* ESERCIZI DA SVOLGERE:
[1] Secondo la presentazione del romanzo, perché Mamush decide di fare luce su quel passato misterioso? Rispondi in una o due frasi.
[2] Scrivi il seguito della presentazione del romanzo, partendo da dopo la sua ultima frase.

* BRANO CITATO:
-.-.-
L’atlante dei posti sbagliati: Il viaggio impossibile verso casa

Mamush è un giornalista in crisi. Nato negli Stati Uniti da madre etiope, vive a Parigi con la moglie Hannah e il figlio, e cerca di tenere a bada le sue numerose dipendenze. Tornato a Washington per far visita alla madre, trova ad attenderlo una notizia inaspettata e terribile: Samuel, l’uomo che gli ha fatto da padre, si è appena tolto la vita. Affettuoso e istrionico, anche Samuel era emigrato dall’Etiopia, per poi diventare l’ennesimo tassista straniero in un paese che a poco a poco lo ha annientato. La madre di Mamush lo aveva accolto in casa senza troppe spiegazioni, e la loro strana amicizia, venata di apprensione, è l’enigma che Mamush cerca di decifrare da quando era bambino.

Di fronte al dolore per quel lutto improvviso, Mamush capisce che l’unico modo per riprendere in mano la sua vita e il suo matrimonio è fare luce su quel passato misterioso; e così attraversa gli Stati Uniti in taxi, in un viaggio in cui realtà, ricordi e immaginazione si confondono come i panorami fuori dal finestrino di un’auto in corsa.

L’atlante dei posti sbagliati” è un romanzo sull’amore familiare e sulla paternità, e sul potere della fantasia e dei ricordi nel rimettere insieme i pezzi di un’identità in frantumi.
-.-.-
* DATI RIPORTATI:
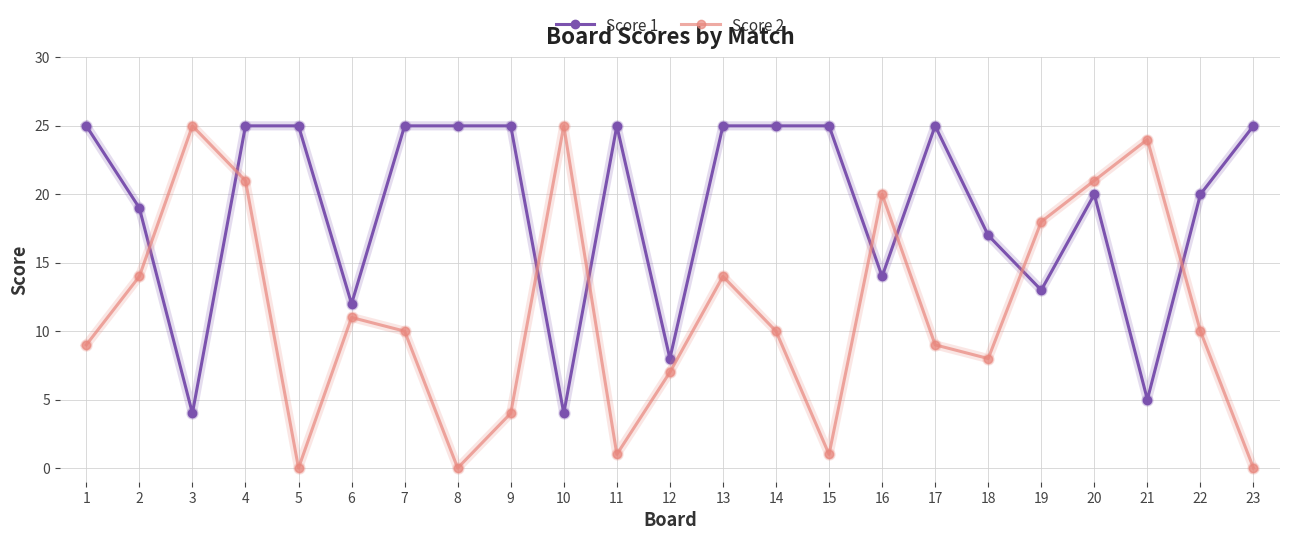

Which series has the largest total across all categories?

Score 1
-.-.-
* SOLUZIONI DEGLI ESERCIZI:
[1] Di fronte al dolore per il lutto improvviso, Mamush capisce che quello è l'unico modo per riprendere in mano la sua vita e il suo matrimonio.

[2]
Dinaw Mengestu dà voce allo spaesamento di chi si sente sempre nel posto sbagliato, e con una scrittura poetica e rigogliosa riesce a trasformare la parola “fine” in un nuovo, sorprendente inizio.

Leggere questo libro è come salire su una giostra, su uno di quei trenini che si muovono attraverso scenografie mutevoli e permettono a uno sguardo attonito di posare l’attenzione ora su un personaggio, ora su un particolare del paesaggio, ora su un’immagine che viene evocata da una voce narrante di sottofondo; ciò accade perché l’autore ha dato vita ad un racconto cronologicamente confuso, costruendo il romanzo in un modo perfetto e magistrale, con una narrazione che si intreccia dentro e fuori dal tempo e dallo spazio.

L’atlante dei posti sbagliati è  uno di quei libri che non si limitano a seguire un percorso narrativo, ma lo smontano, lo confondono, lo riempiono di interstizi dove la vita vera si nasconde; è un romanzo fatto di strati – che siano di tempo, di memoria, di linguaggi – in cui ogni episodio sembra appartenere contemporaneamente a più piani e ogni parola ne richiama un’altra che l’ha preceduta o la smentisce.

Lo stesso protagonista, Mamush, vive costantemente in bilico tra ciò che è accaduto e ciò che avrebbe potuto accadere, tra la verità che prova a raccontare e la finzione che lo protegge; è un personaggio fragile ma lucido, capace di costruirsi una verità anche quando sa che non esiste.

Egli è l’asse instabile di questa geografia emotiva, un uomo che non sa dove collocarsi e che allora prova a salvarsi con le parole, a tradurre la realtà nella lingua dell’invenzione; la sua è una voce sospesa, esitante, attraversata da una malinconia neppure troppo nascosta ed il suo scrivere, riscrivere e aggiustare i contorni delle cose è probabilmente un modo per difendersi, per continuare ad esistere dentro una realtà che non riconosce più.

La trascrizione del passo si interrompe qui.